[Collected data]
== Segment start ==

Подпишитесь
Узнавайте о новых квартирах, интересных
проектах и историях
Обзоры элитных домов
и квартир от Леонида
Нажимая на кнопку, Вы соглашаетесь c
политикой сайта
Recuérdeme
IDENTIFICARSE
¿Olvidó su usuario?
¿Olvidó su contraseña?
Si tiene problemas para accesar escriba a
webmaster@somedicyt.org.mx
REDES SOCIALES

== Segment end ==

__ASSIGNED TASK__
Express the lines above as a JSON list of strings, one string per line, omitting any blank lines.

__EXPECTED ANSWER__
[
  "Подпишитесь",
  "Узнавайте о новых квартирах, интересных",
  "проектах и историях",
  "Обзоры элитных домов",
  "и квартир от Леонида",
  "Нажимая на кнопку, Вы соглашаетесь c",
  "политикой сайта",
  "Recuérdeme",
  "IDENTIFICARSE",
  "¿Olvidó su usuario?",
  "¿Olvidó su contraseña?",
  "Si tiene problemas para accesar escriba a",
  "webmaster@somedicyt.org.mx",
  "REDES SOCIALES"
]